Müslümanların Kur'ân'a hürmetlerinin sebebi, bu kitap pâyidar oldukça, başka bir dinî rehbere arz-ı ihtiyaç etmeyeceklerini anlamalarıdır. Filhakika, Kur'ân'ın fesahat, belâgat ve nezahet itibarıyla mümtaziyeti, Müslümanları başka belâgat aramaktan vareste kılmaktadır. Edebî dehâların ve yüksek şâirlerin Kur'ân huzurunda eğildikleri bir vâkıadır.
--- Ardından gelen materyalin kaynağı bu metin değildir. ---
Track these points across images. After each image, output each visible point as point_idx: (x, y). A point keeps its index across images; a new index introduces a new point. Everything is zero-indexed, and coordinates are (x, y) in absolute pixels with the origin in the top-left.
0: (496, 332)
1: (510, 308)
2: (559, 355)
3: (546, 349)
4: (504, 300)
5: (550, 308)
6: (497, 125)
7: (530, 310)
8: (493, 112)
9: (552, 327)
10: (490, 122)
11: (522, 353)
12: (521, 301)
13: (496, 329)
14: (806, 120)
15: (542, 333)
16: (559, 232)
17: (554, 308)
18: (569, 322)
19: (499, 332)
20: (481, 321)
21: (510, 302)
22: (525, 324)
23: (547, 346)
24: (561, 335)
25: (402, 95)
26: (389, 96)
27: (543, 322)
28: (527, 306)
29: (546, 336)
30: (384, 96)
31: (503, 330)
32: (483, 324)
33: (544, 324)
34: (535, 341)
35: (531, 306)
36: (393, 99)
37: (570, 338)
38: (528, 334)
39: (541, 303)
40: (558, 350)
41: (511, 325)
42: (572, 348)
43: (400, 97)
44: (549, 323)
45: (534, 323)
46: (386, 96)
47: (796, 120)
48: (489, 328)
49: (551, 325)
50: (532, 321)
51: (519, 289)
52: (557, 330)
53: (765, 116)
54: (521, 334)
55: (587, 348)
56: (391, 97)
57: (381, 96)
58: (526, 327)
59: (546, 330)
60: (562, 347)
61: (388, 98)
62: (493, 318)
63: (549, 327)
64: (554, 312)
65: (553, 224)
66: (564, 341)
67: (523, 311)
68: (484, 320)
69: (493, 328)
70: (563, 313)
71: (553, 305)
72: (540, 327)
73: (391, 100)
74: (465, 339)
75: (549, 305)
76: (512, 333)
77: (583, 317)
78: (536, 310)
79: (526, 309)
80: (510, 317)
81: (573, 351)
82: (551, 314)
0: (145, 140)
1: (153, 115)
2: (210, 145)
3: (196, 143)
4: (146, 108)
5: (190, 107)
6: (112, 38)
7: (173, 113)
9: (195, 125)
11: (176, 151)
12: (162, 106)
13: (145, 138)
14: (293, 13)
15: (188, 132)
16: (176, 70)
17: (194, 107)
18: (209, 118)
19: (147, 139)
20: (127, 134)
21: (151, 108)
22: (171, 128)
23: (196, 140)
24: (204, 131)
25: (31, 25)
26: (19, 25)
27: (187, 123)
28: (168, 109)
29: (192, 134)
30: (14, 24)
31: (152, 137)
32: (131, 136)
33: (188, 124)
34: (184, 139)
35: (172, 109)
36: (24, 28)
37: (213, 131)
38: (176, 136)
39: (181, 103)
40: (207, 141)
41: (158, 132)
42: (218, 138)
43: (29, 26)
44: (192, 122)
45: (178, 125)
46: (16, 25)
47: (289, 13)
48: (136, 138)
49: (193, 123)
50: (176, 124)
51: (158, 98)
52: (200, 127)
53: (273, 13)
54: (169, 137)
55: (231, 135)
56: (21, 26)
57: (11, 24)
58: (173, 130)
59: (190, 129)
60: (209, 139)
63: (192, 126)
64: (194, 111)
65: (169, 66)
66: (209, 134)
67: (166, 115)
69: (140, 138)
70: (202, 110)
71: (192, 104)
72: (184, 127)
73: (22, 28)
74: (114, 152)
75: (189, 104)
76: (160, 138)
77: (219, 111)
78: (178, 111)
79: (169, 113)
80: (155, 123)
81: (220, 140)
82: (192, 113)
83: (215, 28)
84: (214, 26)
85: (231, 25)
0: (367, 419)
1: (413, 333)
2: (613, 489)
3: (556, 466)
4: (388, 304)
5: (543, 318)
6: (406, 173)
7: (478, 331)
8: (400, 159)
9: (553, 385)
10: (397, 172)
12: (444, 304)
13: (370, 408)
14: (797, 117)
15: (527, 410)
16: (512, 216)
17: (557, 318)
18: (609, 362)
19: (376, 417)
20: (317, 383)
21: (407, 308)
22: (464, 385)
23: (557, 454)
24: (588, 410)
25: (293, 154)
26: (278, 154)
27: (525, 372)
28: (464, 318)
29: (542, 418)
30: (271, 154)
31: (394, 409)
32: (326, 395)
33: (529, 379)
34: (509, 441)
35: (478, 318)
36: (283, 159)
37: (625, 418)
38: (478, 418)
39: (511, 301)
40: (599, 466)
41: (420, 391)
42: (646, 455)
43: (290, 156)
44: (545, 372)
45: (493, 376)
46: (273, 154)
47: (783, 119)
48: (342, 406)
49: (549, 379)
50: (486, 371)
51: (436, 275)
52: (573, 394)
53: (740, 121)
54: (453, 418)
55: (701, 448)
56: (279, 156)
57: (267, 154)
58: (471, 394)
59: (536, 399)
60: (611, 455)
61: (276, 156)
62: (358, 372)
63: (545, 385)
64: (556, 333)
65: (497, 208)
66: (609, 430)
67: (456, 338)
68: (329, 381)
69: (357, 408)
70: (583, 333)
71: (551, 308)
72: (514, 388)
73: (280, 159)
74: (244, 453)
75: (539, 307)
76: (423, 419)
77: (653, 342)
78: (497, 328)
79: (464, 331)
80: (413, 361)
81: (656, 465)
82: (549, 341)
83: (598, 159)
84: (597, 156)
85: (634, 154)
Kur'ân'ın hergün daha fazla tecellî etmekte olan güzellikleri, hergün daha fazla anlaşılan, fakat bitmeyen esrarı, şiir ve nesirde üstad olan Müslümanları, üslûbunun nezahet ve ulviyeti huzurunda diz çökmeye mecbur etmektedir. Müslümanlar, Kur'ân'ı ta rûz-u haşre kadar pâyidar kalacak kıymet biçilmez bir hazine addeylerler ve onunla pek haklı olarak iftihar ederler. Müslümanlar, Kur'ân'ı, en fasih sözlerle, en rakik mânâlarla coşan bir nehre benzetirler.
Şayet Monsieur Renaud İslâm âlemiyle temas etmek fırsatını elde edecek olursa, münevver ve terbiyeli Müslümanların, Kur'ân'a karşı en yüksek hürmeti perverde ettiklerini ve onun evamir-i ahlâkiyesine fevkalâde riayetkâr olduklarını ve bunun haricine çıkmamaya gayret ettiklerini görürdü.
Yeni nesiller ve asrî mekteplerin mezunları da, Kur'ân'a ve Müslümanlığa karşı müstehziyane bir cümlenin sarfına tahammül etmemektedirler. Çünkü Kur'ân, iki sıfatla bu ehliyeti hâizdir.
Bunların birincisi: Bugün ellerde tedavül eden Kur'ân'ın Hazret-i Muhammed'e (a.s.m.) vahyolunan kitabın aynı olmasıdır. Hâlbuki, İncil ile Tevrat hakkında birçok şüpheler ileri sürülmektedir.
İkincisi: Müslümanlar, Kur'ân'ı, Arapçanın en kuvvetli muhafızı ve esasat-ı diniyenin amelî bir mahiyet almasının en kuvvetli menbaı telâkki ederler.
Binaenaleyh, Monsieur Renaud eserini tashih edecek olursa, bu tercümesiyle, insanları tenvir hususunda insanlığa büyük bir muavenette bulunur ve bâtıl itikadların hudutlarını tarümar etmeye hâdim olur.
Doktor Maurice
Nur Çeşmesi'nde ve Risale-i Nur'da yazılan bu nev'i filozoflardan kırk altıncısıdır.
Zat-ı Kibriya hakkındaki âyetlerin ulviyeti veKur'ân'ın kudsî nezaheti
Mister John Davenport, "Hazret-i Muhammed (a.s.m.) ve Kur'ân-ı Kerim" unvanlı eserinde Kur'ân-ı Kerimden bahsederken şu sözleri söylüyor:
Kur'ân'ın sayısız hususiyetleri içinde bilhassa ikisi fevkalâde mühimdir.
1. Zât-ı Kibriyayı ifade eden âyâtın âhengindeki ulviyettir. Kur'ân-ı Kerim, beşerî zaaflardan herhangi birisini Zât-ı Kibriyaya isnaddan münezzehtir.
2. Kur'ân, başından sonuna kadar, gayr-ı beliğ, gayr-ı ahlâkî, yahut terbiyeye muhalif fikirlerden, cümlelerden ve hikâyelerden tamamen münezzehtir.
Hâlbuki bütün bu nakîsalar, Hıristiyanların ellerindeki muharref Kitab-ı Mukaddeste mebzuliyetle vardır.